Trecho selecionado
------------
Procurador-geral da República encaminhou parecer ao Supremo Tribunal Federal argumentando que o processo contra o militar reformado não afronta a Lei da Anistia

Talita Fernandes, O Estado de S. Paulo

17 Junho 2015 | 21h14

Brasília - O procurador-geral da República, Rodrigo Janot, encaminhou parecer ao Supremo Tribunal Federal (STF) pedindo que seja retomada uma ação penal contra o coronel reformado Carlos Alberto Brilhante Ustra. A ação está suspensa por liminar concedida pela ministra Rosa Weber, relatora da reclamação do coronel no STF.

 

No documento, encaminhado à ministra Rosa Weber, Janot escreveu que a tramitação da ação penal "não afronta em nada o quanto decidido pelo STF na ADPF 153 (que rejeitou a revisão da Lei da Anistia) e ainda, à luz da decisão vinculante da Corte Interamericana de Direitos Humanos", escreveu.

 

A defesa do coronel entrou com um pedido de reclamação no STF pedindo a suspensão do caso em primeira instância. No fim de abril, a ministra Rosa concedeu a liminar e interrompeu o caso. Agora, o Ministério Público Federal se manifestou pela retomada da ação, o que deve ser levado a julgamento do colegiado da Corte.

 

Ustra é acusado de ter sequestrado o ex-fuzileiro naval Edgar de Aquino Duarte tê-lo mantido em cárcere privado. A ação penal suspensa tramita na 9ª Vara Criminal da Seção Judiciária de São Paulo e, com a decisão da ministra, uma audiência pública do caso foi suspensa em abril. 

Além de pedir a retomada do processo, Janot pediu urgência e afirmou que não vê prejuízo na retomada "especialmente diante do fato de que o sequestro ocorreu no ano de 1971 e que diversas testemunhas, inclusive os imputados, se encontram com avançada idade.

 

Na reclamação apresentada ao Supremo, a defesa de Ustra pede a extinção da punibilidade do réu com base na Lei da Anistia. Ao conceder liminar em abril, a ministra Rosa Weber entendeu que o mérito do pedido, que é saber se o crime de sequestro está abrangido ou não pela Lei da Anistia, está sendo discutido em dois processos que estão pendentes de julgamento pelo Plenário do STF, de embargos de declaração em duas ADPFs (Arquição de Preceito de Descumprimento Fundamental).
------------
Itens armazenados
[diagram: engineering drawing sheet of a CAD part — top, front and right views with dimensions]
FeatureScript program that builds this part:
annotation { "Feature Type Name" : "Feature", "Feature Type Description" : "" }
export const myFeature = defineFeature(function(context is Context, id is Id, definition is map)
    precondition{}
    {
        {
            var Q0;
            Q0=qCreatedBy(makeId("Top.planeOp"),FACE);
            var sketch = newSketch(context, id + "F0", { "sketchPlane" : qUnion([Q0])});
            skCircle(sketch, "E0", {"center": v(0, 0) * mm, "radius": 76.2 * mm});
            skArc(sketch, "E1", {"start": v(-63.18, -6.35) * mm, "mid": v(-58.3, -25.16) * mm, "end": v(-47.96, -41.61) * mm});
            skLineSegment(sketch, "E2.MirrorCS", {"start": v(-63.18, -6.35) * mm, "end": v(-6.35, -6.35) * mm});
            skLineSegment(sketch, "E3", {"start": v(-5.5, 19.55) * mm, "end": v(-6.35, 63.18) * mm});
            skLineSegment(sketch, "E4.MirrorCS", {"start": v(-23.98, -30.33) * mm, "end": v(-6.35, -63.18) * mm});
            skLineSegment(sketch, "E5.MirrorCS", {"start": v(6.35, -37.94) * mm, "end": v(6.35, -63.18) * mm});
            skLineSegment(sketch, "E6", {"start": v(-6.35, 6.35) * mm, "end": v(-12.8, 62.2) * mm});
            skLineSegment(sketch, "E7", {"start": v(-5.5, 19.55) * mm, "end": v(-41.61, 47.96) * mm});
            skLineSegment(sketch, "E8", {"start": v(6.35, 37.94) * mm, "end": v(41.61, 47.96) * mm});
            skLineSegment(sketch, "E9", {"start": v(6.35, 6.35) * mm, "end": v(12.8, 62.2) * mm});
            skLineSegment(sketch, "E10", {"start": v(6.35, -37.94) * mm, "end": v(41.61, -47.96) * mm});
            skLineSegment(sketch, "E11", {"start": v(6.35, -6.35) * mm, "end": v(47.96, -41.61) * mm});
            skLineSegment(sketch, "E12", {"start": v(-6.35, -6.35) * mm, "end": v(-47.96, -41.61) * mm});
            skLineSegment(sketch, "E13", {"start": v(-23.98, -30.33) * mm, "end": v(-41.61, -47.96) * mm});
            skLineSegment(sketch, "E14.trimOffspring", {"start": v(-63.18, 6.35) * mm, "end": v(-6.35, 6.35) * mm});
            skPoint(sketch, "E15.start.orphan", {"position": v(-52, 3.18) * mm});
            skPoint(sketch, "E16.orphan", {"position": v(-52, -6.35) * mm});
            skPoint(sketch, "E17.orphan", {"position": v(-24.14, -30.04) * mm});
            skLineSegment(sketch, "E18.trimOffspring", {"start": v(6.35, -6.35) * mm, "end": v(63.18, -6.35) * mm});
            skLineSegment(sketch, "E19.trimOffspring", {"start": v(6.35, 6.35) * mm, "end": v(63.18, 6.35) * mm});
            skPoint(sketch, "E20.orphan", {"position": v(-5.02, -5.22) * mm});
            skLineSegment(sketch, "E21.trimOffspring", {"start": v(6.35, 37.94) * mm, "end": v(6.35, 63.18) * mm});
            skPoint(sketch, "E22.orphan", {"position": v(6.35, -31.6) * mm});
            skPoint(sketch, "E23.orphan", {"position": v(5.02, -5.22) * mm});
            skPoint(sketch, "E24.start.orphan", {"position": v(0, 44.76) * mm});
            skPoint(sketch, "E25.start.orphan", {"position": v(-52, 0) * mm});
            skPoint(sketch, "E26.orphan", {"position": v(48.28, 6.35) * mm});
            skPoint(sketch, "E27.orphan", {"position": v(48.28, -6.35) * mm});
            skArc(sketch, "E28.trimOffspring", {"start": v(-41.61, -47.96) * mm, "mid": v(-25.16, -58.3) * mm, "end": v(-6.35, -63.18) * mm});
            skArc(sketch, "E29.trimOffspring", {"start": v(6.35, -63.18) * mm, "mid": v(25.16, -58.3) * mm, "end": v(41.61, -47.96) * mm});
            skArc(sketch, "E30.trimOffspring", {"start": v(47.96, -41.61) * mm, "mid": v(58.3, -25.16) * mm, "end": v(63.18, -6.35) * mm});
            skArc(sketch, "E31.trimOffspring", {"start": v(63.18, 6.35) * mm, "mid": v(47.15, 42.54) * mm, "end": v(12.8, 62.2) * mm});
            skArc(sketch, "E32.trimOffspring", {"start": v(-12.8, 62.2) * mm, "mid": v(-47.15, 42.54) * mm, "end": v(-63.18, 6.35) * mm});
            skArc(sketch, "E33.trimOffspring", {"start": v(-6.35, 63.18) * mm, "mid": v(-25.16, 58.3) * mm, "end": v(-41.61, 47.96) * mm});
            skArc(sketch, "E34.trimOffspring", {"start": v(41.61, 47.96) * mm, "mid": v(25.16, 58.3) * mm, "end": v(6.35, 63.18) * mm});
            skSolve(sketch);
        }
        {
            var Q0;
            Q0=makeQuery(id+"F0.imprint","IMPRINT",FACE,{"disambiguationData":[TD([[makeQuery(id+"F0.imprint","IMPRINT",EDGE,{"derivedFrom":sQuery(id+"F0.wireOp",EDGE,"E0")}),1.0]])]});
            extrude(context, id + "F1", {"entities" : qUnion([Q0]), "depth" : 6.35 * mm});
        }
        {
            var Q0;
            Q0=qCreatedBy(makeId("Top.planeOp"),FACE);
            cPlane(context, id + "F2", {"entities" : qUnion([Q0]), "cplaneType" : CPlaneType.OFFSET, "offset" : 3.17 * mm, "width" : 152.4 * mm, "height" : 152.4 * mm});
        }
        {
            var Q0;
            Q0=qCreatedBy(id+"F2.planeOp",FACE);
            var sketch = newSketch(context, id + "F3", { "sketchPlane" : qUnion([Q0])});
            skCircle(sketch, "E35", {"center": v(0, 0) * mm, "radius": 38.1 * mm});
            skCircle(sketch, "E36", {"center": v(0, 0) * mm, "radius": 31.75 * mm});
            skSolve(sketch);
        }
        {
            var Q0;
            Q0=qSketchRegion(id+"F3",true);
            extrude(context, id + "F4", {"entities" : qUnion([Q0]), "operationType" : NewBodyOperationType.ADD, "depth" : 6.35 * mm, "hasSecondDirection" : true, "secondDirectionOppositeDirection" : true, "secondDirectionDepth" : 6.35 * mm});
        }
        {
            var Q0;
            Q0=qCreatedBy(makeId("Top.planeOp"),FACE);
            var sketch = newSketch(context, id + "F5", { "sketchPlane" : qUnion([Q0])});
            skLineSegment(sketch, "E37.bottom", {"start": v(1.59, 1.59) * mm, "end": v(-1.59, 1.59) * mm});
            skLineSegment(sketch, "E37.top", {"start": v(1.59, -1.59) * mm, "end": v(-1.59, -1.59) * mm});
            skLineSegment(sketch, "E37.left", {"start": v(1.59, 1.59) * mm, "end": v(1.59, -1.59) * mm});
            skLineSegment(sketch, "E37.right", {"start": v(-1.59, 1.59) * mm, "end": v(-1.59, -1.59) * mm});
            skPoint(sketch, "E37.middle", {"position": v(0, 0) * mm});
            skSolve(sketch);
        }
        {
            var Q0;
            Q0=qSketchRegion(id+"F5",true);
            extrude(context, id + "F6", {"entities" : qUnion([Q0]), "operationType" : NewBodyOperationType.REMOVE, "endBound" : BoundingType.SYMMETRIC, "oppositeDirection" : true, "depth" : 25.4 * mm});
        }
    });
------------
Instruções do exercício
De acordo com a reportagem sobre a ação penal contra o coronel Ustra, por que Janot pediu urgência na retomada do processo? Responda em uma a três frases.

Área de resposta
Janot pediu urgência porque o sequestro aconteceu em 1971 e várias testemunhas, inclusive os acusados, já estão com idade avançada. Diante disso, ele afirmou não ver prejuízo na retomada da ação.